Your task: Reproduce every line of each item below character for character, with no changes.

___ Entries provided

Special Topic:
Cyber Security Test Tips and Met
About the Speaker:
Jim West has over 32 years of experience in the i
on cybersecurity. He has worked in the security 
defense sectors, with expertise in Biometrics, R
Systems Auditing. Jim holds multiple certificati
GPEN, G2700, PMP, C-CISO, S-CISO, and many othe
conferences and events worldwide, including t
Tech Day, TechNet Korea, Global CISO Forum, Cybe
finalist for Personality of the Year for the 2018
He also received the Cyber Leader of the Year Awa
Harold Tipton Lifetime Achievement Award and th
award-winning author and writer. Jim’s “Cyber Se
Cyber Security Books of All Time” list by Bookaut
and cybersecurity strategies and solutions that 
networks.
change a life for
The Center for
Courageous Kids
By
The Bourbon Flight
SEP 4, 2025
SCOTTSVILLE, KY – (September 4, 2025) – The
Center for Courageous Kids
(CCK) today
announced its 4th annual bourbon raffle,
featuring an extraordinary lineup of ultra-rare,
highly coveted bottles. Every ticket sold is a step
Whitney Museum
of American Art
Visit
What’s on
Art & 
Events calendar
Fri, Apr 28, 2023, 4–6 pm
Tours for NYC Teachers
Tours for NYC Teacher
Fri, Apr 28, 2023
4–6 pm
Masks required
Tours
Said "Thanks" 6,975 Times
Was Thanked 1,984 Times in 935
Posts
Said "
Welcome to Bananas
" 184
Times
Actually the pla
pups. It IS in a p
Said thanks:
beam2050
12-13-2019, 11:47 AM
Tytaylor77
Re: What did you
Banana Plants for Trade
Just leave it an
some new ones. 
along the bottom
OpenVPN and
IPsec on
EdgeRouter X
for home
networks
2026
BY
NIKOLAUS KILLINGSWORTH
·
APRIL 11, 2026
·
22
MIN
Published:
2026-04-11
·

______

Written response:
Special Topic:
Cyber Security Test Tips and Met
About the Speaker:
Jim West has over 32 years of experience in the i
on cybersecurity. He has worked in the security 
defense sectors, with expertise in Biometrics, R
Systems Auditing. Jim holds multiple certificati
GPEN, G2700, PMP, C-CISO, S-CISO, and many othe
conferences and events worldwide, including t
Tech Day, TechNet Korea, Global CISO Forum, Cybe
finalist for Personality of the Year for the 2018
He also received the Cyber Leader of the Year Awa
Harold Tipton Lifetime Achievement Award and th
award-winning author and writer. Jim’s “Cyber Se
Cyber Security Books of All Time” list by Bookaut
and cybersecurity strategies and solutions that 
networks.
change a life for
The Center for
Courageous Kids
By
The Bourbon Flight
SEP 4, 2025
SCOTTSVILLE, KY – (September 4, 2025) – The
Center for Courageous Kids
(CCK) today
announced its 4th annual bourbon raffle,
featuring an extraordinary lineup of ultra-rare,
highly coveted bottles. Every ticket sold is a step
Whitney Museum
of American Art
Visit
What’s on
Art & 
Events calendar
Fri, Apr 28, 2023, 4–6 pm
Tours for NYC Teachers
Tours for NYC Teacher
Fri, Apr 28, 2023
4–6 pm
Masks required
Tours
Said "Thanks" 6,975 Times
Was Thanked 1,984 Times in 935
Posts
Said "
Welcome to Bananas
" 184
Times
Actually the pla
pups. It IS in a p
Said thanks:
beam2050
12-13-2019, 11:47 AM
Tytaylor77
Re: What did you
Banana Plants for Trade
Just leave it an
some new ones. 
along the bottom
OpenVPN and
IPsec on
EdgeRouter X
for home
networks
2026
BY
NIKOLAUS KILLINGSWORTH
·
APRIL 11, 2026
·
22
MIN
Published:
2026-04-11
·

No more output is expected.